The Malawi Defence Force (MDF) Commander General Vincent Nundwe has maintained that stop on his agenda is to ensure that Malawi remains a peaceful country amid on-going electoral disputes, saying the soldiers from the barracks are deployed.
The Commander was speaking at a news conference held at Police Headquarters in Lilongwe jointly with Inspector General of Police, Rodney Jose, over the current political unrest facing the country due to electoral disputes—which potentially threatens national peace and security.
Nundwe, who was appointed from Lieutenant General to the rank of General to head MDF as soldiers popular choice to replace General Griffin Spoon Phiri who has now been appointed national security adviser, is on record to have said people have a right to demonstrate when aggrieved and no one should infringe on anyone’s right since Malawi is a democratic State.
At the news conference, the MDF commander donning a grey business suit, accompanied by military legal counsel Dan Kuwali, only quoted laws on MDF roles in supporting internal law and order.
“Our role is to protect the Constitution order,” he said.
Nundwe said the MDF is not a primary law enforcer, but in the interst of national security, it will not hesitate to join hands with the Malawi Police Service should they be overstretched.
He said the Constitution of Malawi allows the military to provide expertise to the police and civil authorities so that government should function.
“The military comes in because the police is overstretched and we intervene. It is constitutional,” he said.

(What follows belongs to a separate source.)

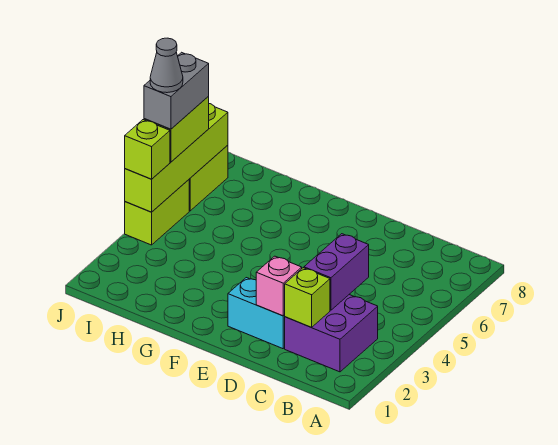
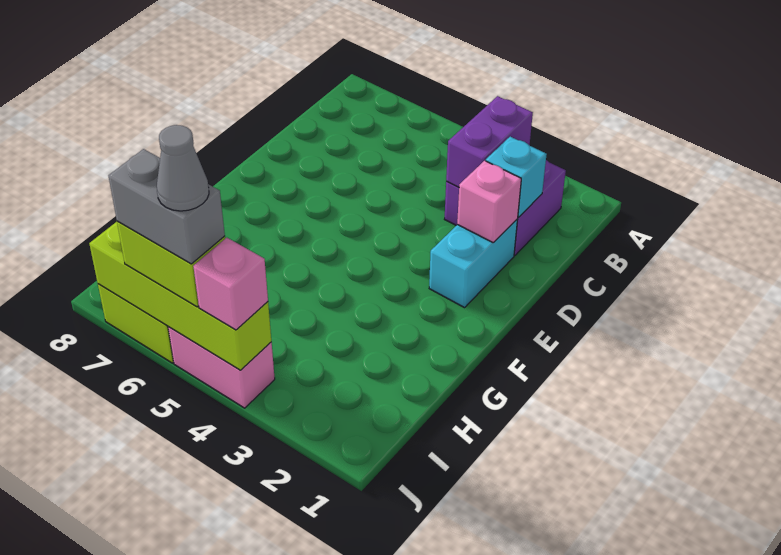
lime brick C2 level 2 -> cyan brick C2 level 2
purple brick C3:C4 level 2 -> purple brick B3:C3 level 2
lime brick J4:J5 level 1 -> pink brick J4:J5 level 1
lime brick J4 level 3 -> pink brick J4 level 3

Nundwe said since the way masses are taking to the streets in post-election demonstrations, with “sporadic maneuvers”, Police may not be able to contain the “massive numbers”.

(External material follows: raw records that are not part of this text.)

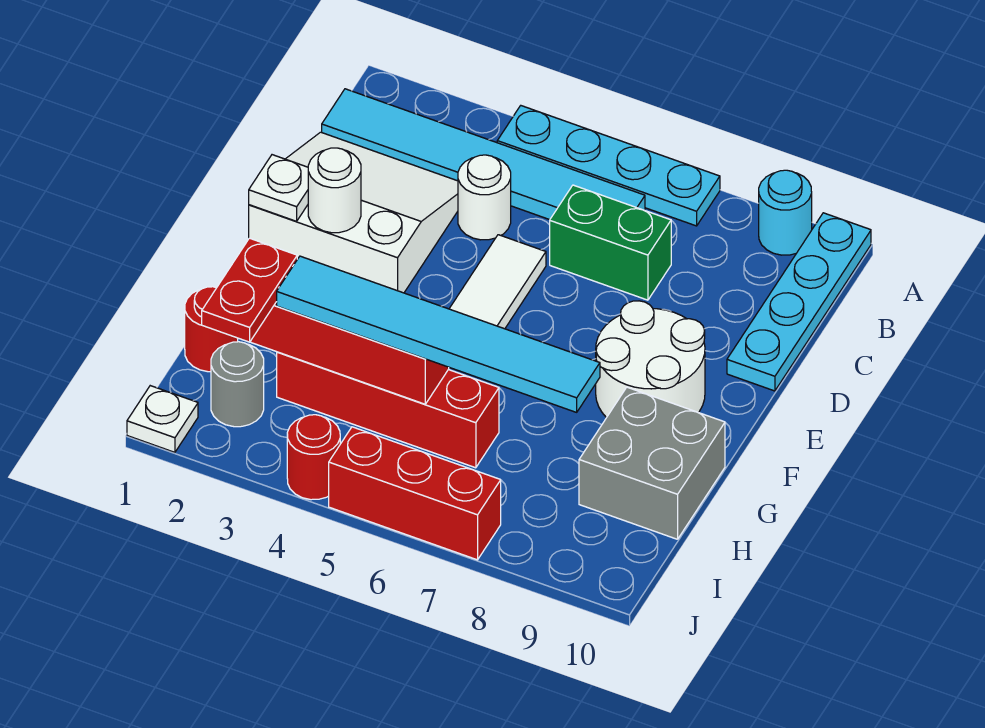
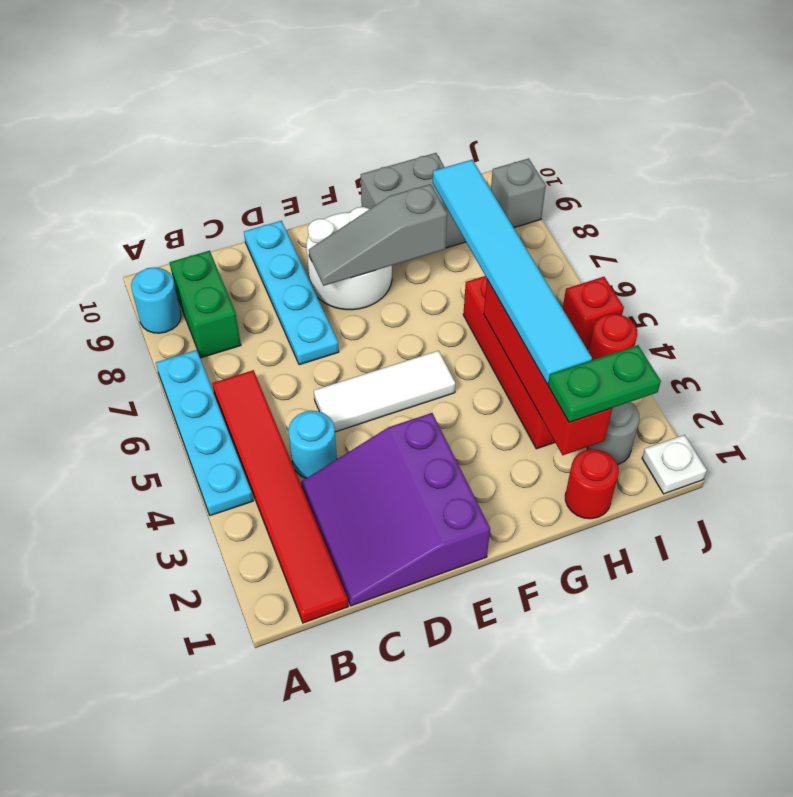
cyan plate A10:D10 level 1 -> cyan plate D7:D10 level 1
cyan tile B1:B6 level 1 -> red tile B1:B6 level 1
white slope C1:E3 level 1 top E -> purple slope C1:E3 level 1 top E
white round brick C4 level 1 -> cyan round brick C4 level 1
green brick C6:C7 level 1 -> green brick B8:B9 level 1
white plate E1 level 2 -> none
white round brick E2 level 2 -> none
none -> grey slope E8:G8 level 2 top G
red plate H2:I2 level 3 -> green plate H2:I2 level 3
red brick J5:J7 level 1 -> red brick J5 level 1
none -> grey brick J9 level 1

He said: “When we come in, it is just to cover these [securuty] gaps, since the sat the demos are taking place now, the police have been overstretched.”

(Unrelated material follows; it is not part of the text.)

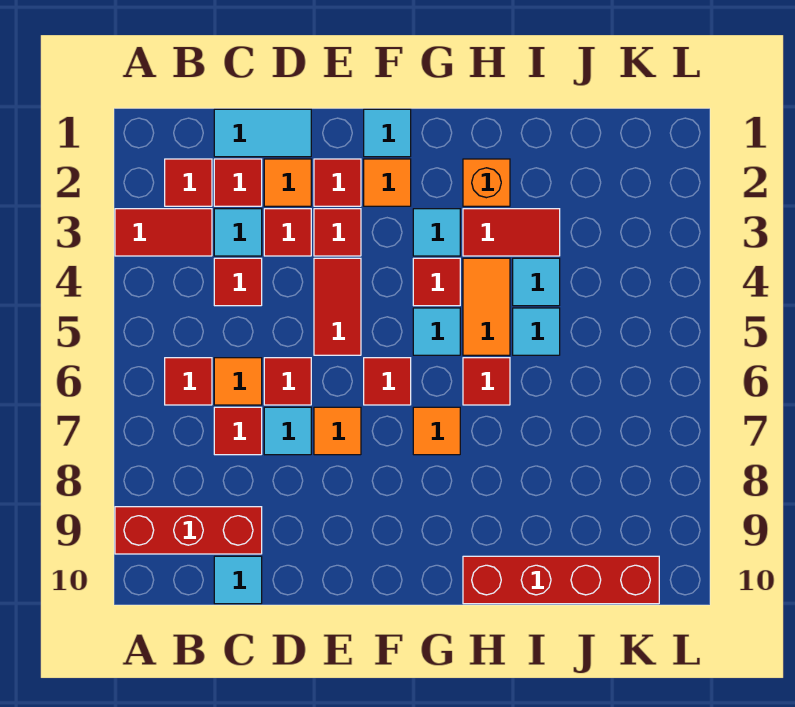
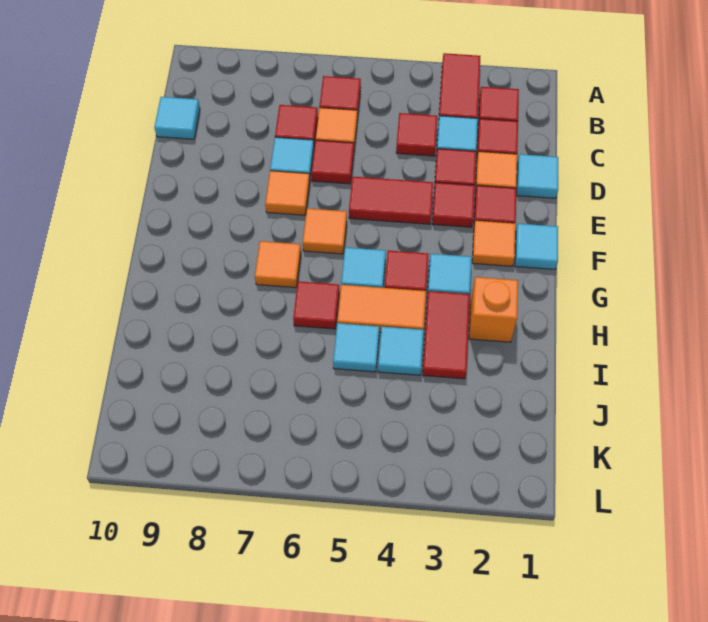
red brick A9:C9 level 1 -> none
cyan tile C1:D1 level 1 -> cyan tile D1 level 1
red tile F6 level 1 -> orange tile F6 level 1
red brick H10:K10 level 1 -> none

General Nundwe cited the famous 1993 ‘Operation Bwenzani’, when he was in the rank of Captain, the Army disarmed the paramilitary Malawi Young Pioneers over a threat to constitutional order.
Apparently, Mzuzu-based social and political commentator Emily Mkamanga recently wrote on her newspaper column in The Nation, that the country is facing political violence mostly because of party militia groups, some of whom appear to be free even to display their weapons, such as pangas, in public.
“Honestly speaking, introducing a panga-wielding group of youths in a political party is a dangerous thing to do. Such youths act as mercenaries, depending on who has the money to pay them. They can easily turn against their founders if someone offers them more. This country needs another ‘Operation Bwezani’ to make sure that no one else is armed, except registered security agents, the army and police.
“It is time government shows direction before Malawians get lost completely,” Mkamanga wrote.